Die ersten dieser neuen Karpfen plant Piehl für Ende Oktober beim traditionellen Fischerfest anzubieten, doch der Großteil bleibt deutlich länger im Wasser. „Fischerei ist ein Geschäft der Geduld“, betont der Unternehmer, der seinen Betrieb seit 1993 als Familienunternehmen führt.
Arbeiten mit der Natur statt gegen sie
Wer Walter Piehl zuhört, merkt schnell, dass es ihm nicht nur um Ware geht, sondern um ein Leben im Einklang mit der Natur. „Hier ist es ähnlich wie in der Landwirtschaft. Wir arbeiten unter freiem Himmel und nicht nur in der Natur, sondern auch mit ihr. Das ist etwas grundlegend anderes als eine Maschinenhalle, in der man einfach Schalter umlegt oder Kurzarbeit einführt“, erklärt er.
Der Fischer betont die Notwendigkeit langfristigen Denkens und Handelns in seinem Gewerbe. Krisen hat er in seiner langen Laufbahn viele erlebt, doch die aktuelle Situation trifft ihn besonders hart. Die steigenden Kosten sind allgegenwärtig: „Ich habe gut und gerne 1000 Euro Mehrkosten für Diesel im Monat, aber das betrifft nicht nur mich. Auch meine Kunden müssen mehr Geld an der Tankstelle lassen, und das fehlt ihnen dann im Portemonnaie, wenn sie an meinem Fischwagen bezahlen wollen.“
Kostenexplosion bei Betriebsausgaben
Weitere Ausgaben sind ebenfalls deutlich gestiegen: Die Anlieferung der Gasflaschen für die Verkaufswagen kostet inzwischen 49 statt 29 Euro, und die Fracht für eine Palette liegt mittlerweile bei 100 statt 60 Euro. Trotz dieser finanziellen Belastungen kommt für Walter Piehl das Aufgeben nicht infrage.

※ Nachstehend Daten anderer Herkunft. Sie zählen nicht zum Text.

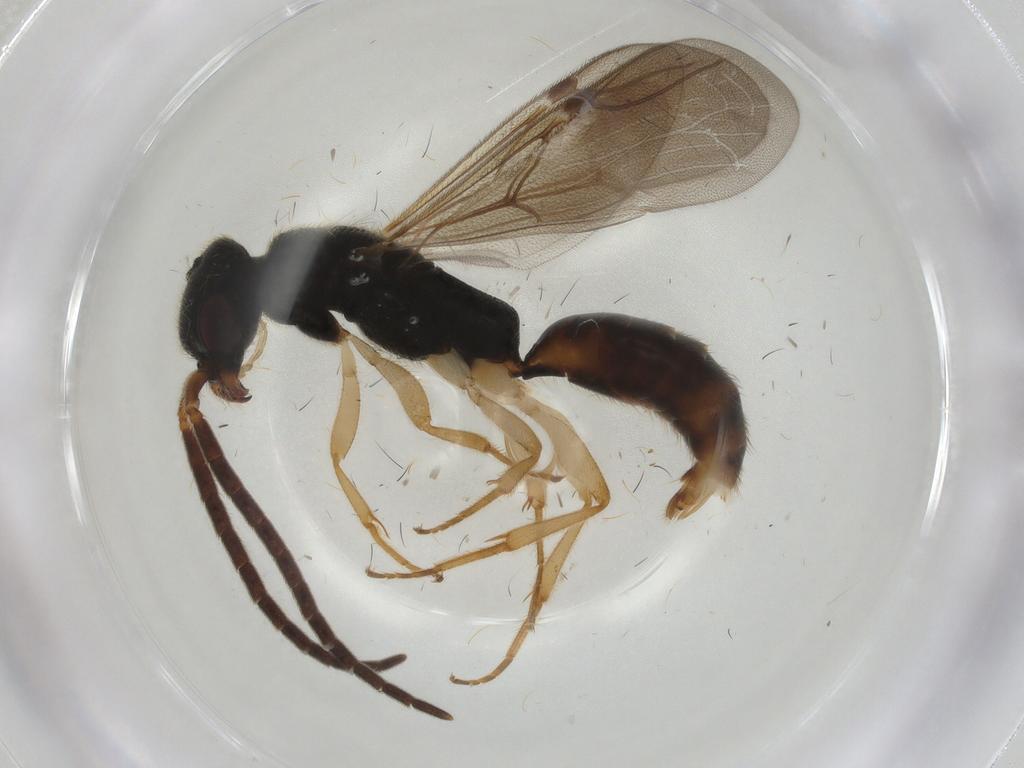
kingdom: Animalia
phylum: Arthropoda
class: Insecta
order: Hymenoptera
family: Bethylidae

Stattdessen investiert er weiter – sowohl in Fisch als auch in Menschen. „Wir haben einen neuen Mitarbeiter eingestellt, und ich werde demnächst auch Besatzaale kaufen und in die Seen einbringen“, berichtet der Unternehmer. Seine Philosophie ist klar: „Eins steht fest: Durch weniger Arbeit können wir den Sozialstaat nicht erhalten.“
Politische Forderungen und regionale Realitäten
Politisch nimmt Walter Piehl kein Blatt vor den Mund. Große Versprechen helfen ihm wenig, entscheidend sei, was vor Ort tatsächlich funktioniert. „Die Welt geht uns nichts an. Wir verdienen unser Geld hier, und das muss möglich sein“, so seine klare Aussage. Dass er seine Preise irgendwann anpassen muss, ist ihm bewusst, doch er sieht auch die Grenzen: „Die Leute brauchen Geld in der Tasche. Sonst geht auch die Wirtschaft baden.“
Von der Politik wünscht er sich vor allem eines: „Realistische Vorschläge wären schön. Denn die Wirtschaft braucht es, damit die Verwaltung bezahlt werden kann. Da nützen uns keine klugen Ratschläge zur E-Mobilität. Ich kann meine Flotte gar nicht von heute auf morgen umstellen. Und selbst wenn es technisch möglich wäre – wovon soll ich das bezahlen?“
Rückgang auf den Märkten
Wie ernst die Lage ist, zeigt sich für Walter Piehl besonders auf den regionalen Märkten. Der Fischer reist nahezu durch ganz Mecklenburg-Vorpommern und sogar in die Nachbarbundesländer Schleswig-Holstein und Niedersachsen. „Nicht nur die Kunden werden weniger, auch die Händler. Sie geben auf, wenn am Ende des Monats nichts mehr übrig bleibt. Das ist ganz einfache Mathematik“, erklärt er.
Ein Beispiel bleibt ihm besonders im Gedächtnis: Ein Busunternehmer, der seine Tagesfahrten statt für 49 nun für 79 Euro anbieten muss. „Wenn keine Touristen zu Festen und Veranstaltungen kommen, dann fehlt uns kleinen regionalen Händlern noch mehr Kundschaft“, resümiert Piehl die schwierige Situation.
Zukunft säen mit jedem Fisch
Später am Tag fährt Walter Piehl hinaus zu seinen Seen. Die Karpfen, die er am Vormittag aus dem Becken geholt hat, kommen jetzt ins Wasser – einer nach dem anderen. „Ein bisschen Zukunft säen“, sagt er mit einem Blick auf die Tiere, die in den kommenden Jahren heranwachsen werden. Für den Fischer aus Alt Schlagsdorf ist klar: Trotz aller Widrigkeiten geht der Kampf weiter, mit Ausdauer, Haltung und dem festen Glauben an die eigene Arbeit.